My late husband Al and I wrote many songs together. “Without You” he wrote to his daughter who passed away in 1996, at fifteen, after a second heart surgery, and long before I ever met him (or had any children of my own). It was a thing I knew about him, a melancholy mood that sometimes overtook him, a relationship with his daughter he carried on in songs he wrote about her passing, and lyrics like letters to let her know he was thinking of her, he had stories to tell her, what had gone on since she left. In the time since I lost Al to cancer in 2020, I have listened hard to all the songs he wrote to and about Adee. They have taught me how to grieve.
That night I could feel him with me in the car, his voice the same, his thoughts, the scratchiness in his throat when he laughed. I turned up the volume to hear him breathe. It stunned me that he was so close. How could he be gone when all his passions, his love, his irritations, and his musings surrounded me, filling my ears, my senses, my mind?
I admit I hadn’t always listened so closely to what he wrote about, preferring to focus on creating the songs, rather than delving into what pain or joy inspired them. Now that I was unable to speak to him, to touch him, to argue with him about the dishes, I let those lyrics into my heart. I heard them with a double consciousness now that I was the one left behind. I sat for one more song before turning my key and headed in to the reading at the museum and my friends there. There was his guitar playing, and our daughter Willa’s cello lines: the moody melody cycling. With sudden clarity, I heard myself sing:
“Once, the dark stole into my dreams at night. Now, I’m learning that it may be alright.”
His words reminded me that it was okay to have new adventures, join new creative ventures, make a new life, the way Al did after Adee died.

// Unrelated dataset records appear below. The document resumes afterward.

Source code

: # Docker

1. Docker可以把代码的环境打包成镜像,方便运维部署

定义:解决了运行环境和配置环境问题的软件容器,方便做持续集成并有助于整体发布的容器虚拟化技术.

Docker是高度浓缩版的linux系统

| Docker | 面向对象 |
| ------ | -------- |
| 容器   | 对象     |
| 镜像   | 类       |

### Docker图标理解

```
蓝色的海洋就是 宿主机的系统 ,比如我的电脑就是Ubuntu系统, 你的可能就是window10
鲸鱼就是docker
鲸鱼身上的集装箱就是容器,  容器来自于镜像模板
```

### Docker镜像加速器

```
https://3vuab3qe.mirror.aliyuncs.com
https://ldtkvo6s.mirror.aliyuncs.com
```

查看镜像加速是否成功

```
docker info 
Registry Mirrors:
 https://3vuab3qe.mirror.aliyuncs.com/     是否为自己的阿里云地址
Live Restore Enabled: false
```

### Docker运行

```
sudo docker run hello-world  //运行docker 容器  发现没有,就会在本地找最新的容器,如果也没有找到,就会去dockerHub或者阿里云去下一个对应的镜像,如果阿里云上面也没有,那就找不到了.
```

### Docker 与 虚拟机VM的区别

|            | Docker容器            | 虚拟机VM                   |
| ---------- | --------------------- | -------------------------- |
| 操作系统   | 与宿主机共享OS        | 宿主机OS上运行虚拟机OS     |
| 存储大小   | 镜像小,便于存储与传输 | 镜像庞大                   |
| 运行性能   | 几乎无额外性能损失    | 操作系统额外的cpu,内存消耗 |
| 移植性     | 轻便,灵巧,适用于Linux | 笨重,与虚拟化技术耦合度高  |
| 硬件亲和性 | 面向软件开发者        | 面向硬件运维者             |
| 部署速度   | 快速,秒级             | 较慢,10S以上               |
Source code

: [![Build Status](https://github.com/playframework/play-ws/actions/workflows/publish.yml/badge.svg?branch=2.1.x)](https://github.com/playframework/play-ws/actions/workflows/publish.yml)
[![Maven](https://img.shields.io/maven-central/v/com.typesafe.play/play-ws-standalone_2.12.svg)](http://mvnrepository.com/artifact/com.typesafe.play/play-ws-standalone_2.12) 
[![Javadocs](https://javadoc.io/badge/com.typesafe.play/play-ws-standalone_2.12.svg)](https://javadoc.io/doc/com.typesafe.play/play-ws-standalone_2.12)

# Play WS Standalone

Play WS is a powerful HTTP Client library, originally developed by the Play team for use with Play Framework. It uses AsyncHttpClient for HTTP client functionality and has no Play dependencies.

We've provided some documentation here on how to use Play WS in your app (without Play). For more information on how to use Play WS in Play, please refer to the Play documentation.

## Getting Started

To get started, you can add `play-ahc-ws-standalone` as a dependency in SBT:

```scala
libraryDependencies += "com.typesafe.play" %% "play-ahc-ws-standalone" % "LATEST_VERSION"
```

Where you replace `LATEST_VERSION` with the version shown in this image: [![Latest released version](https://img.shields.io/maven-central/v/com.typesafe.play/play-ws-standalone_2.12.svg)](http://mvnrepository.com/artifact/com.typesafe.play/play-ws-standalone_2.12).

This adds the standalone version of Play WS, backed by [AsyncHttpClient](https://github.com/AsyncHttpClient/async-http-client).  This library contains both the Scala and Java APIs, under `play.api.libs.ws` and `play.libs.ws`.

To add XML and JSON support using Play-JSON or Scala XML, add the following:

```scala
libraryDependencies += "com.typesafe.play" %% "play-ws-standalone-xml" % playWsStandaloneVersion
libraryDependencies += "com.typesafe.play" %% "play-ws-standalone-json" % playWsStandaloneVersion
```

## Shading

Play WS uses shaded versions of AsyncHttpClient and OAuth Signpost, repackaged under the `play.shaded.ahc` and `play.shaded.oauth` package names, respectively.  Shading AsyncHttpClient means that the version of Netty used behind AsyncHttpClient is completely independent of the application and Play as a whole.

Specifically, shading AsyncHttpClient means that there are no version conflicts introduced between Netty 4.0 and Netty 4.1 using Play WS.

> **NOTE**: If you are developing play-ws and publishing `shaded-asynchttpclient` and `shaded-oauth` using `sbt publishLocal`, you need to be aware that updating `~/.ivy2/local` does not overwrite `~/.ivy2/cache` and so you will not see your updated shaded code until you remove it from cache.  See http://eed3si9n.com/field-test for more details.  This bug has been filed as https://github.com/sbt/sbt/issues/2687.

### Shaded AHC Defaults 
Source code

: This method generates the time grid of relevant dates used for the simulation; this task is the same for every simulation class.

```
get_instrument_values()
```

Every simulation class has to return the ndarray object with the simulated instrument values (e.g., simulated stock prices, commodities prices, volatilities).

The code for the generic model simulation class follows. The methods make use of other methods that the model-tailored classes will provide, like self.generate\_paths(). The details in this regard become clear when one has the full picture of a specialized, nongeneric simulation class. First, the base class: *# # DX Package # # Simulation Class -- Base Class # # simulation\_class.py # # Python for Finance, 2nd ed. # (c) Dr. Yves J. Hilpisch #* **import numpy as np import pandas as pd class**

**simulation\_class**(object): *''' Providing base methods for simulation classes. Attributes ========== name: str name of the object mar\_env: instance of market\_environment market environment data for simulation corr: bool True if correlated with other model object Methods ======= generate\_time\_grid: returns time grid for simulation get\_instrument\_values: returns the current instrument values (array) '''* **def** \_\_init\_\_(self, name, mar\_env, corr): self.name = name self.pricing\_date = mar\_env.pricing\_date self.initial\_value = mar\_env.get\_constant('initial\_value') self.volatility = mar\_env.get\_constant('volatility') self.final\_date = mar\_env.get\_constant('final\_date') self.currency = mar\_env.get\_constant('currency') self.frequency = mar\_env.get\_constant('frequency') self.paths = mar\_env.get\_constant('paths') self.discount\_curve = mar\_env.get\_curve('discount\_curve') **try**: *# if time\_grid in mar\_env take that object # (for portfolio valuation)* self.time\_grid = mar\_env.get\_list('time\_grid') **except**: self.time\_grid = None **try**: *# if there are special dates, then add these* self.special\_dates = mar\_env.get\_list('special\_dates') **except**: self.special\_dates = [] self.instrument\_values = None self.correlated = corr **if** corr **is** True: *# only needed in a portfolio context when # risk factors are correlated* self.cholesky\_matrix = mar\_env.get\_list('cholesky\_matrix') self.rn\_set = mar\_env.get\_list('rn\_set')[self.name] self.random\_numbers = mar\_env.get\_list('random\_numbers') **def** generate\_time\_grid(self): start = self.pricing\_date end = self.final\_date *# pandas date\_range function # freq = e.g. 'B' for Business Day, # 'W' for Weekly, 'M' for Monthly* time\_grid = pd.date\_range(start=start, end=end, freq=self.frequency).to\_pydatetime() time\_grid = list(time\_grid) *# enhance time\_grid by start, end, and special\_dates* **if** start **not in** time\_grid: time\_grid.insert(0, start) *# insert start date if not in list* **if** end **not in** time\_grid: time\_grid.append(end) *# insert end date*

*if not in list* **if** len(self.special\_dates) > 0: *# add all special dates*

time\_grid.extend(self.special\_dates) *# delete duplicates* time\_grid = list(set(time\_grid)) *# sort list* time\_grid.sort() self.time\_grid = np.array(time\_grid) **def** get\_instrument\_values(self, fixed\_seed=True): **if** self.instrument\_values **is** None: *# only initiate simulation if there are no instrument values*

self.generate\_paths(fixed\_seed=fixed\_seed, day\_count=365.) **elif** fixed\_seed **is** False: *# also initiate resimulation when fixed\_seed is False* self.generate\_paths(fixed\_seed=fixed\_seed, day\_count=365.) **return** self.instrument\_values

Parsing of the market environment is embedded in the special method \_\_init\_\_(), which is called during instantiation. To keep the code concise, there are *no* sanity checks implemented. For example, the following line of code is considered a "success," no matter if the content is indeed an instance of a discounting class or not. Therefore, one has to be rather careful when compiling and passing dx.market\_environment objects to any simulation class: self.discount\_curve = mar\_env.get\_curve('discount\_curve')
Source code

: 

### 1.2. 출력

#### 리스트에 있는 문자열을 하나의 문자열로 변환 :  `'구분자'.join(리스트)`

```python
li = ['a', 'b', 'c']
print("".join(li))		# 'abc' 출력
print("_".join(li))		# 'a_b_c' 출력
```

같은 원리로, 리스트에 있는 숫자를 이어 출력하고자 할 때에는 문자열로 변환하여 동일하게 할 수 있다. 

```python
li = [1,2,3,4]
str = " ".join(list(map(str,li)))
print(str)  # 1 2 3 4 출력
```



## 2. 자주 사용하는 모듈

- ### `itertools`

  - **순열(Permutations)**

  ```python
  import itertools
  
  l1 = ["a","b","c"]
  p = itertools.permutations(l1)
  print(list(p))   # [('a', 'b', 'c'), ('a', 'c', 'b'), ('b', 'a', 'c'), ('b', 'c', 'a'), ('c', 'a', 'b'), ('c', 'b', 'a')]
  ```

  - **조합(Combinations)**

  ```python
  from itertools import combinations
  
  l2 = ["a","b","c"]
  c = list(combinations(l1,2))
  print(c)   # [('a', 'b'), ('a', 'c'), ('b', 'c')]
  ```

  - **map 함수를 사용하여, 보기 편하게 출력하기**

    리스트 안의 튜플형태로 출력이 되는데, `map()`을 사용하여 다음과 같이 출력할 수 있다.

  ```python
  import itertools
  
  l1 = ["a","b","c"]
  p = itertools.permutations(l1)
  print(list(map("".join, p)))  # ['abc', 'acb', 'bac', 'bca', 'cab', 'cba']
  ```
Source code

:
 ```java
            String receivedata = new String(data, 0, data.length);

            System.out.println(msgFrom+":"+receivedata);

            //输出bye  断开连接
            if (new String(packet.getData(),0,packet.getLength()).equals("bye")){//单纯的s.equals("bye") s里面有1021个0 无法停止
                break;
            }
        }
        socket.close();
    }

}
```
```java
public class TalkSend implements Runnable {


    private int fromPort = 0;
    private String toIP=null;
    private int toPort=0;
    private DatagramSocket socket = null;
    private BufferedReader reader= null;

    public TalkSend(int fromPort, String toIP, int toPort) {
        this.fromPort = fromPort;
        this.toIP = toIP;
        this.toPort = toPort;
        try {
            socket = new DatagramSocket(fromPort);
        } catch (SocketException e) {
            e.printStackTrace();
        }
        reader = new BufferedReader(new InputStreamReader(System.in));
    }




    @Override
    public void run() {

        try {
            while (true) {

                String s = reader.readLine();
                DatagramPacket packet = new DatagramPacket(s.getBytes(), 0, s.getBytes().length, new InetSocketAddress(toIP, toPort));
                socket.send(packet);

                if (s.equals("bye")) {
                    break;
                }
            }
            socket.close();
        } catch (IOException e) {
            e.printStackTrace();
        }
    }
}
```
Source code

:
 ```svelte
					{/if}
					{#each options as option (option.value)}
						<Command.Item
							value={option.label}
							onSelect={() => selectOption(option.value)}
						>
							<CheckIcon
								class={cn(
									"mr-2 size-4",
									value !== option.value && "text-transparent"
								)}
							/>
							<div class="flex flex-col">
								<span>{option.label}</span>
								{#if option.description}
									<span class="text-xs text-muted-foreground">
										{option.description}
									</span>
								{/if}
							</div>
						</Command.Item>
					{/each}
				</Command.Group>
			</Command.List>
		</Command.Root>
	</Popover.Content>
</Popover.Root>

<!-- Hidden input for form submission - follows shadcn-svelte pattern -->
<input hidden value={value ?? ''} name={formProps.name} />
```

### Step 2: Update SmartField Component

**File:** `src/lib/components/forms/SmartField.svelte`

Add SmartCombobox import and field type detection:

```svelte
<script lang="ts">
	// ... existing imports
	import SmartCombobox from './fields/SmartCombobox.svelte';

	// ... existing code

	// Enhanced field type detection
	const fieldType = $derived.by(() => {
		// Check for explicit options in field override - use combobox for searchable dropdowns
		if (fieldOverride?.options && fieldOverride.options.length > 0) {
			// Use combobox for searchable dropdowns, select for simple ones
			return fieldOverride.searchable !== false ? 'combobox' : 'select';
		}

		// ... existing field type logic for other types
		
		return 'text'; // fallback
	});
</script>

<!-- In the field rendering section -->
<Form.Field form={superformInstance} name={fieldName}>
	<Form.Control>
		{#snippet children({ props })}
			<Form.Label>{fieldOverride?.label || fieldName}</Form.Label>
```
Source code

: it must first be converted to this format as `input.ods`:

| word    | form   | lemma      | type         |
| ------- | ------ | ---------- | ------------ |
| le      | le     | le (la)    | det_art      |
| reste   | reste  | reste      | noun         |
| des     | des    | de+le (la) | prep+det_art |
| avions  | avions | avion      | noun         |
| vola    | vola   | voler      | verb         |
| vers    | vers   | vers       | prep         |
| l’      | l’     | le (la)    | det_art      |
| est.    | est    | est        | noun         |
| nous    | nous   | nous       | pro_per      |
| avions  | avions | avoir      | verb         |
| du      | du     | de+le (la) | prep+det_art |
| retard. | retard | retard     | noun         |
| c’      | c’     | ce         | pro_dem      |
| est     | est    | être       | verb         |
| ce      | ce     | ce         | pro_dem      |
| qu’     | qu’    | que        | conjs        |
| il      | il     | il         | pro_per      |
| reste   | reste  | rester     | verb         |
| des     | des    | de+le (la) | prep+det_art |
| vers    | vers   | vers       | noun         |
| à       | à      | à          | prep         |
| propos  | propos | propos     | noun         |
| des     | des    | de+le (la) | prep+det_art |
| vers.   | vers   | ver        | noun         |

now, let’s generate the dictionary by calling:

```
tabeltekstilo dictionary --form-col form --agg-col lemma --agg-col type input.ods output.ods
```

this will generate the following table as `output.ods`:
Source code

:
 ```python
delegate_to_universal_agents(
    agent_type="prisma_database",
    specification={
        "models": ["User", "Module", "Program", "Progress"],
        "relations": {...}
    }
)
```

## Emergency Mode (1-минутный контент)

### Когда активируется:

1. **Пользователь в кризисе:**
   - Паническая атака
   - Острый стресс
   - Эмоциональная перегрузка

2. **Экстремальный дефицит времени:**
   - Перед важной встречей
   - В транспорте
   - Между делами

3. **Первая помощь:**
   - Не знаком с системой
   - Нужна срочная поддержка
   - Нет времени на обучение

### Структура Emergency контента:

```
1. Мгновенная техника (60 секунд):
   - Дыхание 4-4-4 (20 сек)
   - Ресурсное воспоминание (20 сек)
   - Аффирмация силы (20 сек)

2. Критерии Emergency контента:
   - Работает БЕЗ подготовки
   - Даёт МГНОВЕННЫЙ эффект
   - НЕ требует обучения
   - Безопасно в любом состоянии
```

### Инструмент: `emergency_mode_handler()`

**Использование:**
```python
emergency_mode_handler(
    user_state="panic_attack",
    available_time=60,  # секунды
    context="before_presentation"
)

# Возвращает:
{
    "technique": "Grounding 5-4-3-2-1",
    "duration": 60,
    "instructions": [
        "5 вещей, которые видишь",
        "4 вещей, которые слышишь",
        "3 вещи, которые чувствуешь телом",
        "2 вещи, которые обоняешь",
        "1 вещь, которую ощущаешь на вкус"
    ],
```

So I started this newsletter to chronicle the journey back to the creative fire within and to be out-loud creative, in honor of all we experience and love.
Caroline, this is so beautiful. Thank you for sharing your song, words, thoughts, feelings, and memories with us. Al was one of a kind. He is dearly missed by all who knew him. I’m glad you have these songs to connect with him still and that they have helped you to understand his pain (and yours) in a deeper level. Grief is forever, but hopefully the pain is not.
Caroline, I'm grateful for the opportunity to catch a glimpse into your life, with song and grief and the power of words. There is a lot to latch onto here. Thank you for sharing!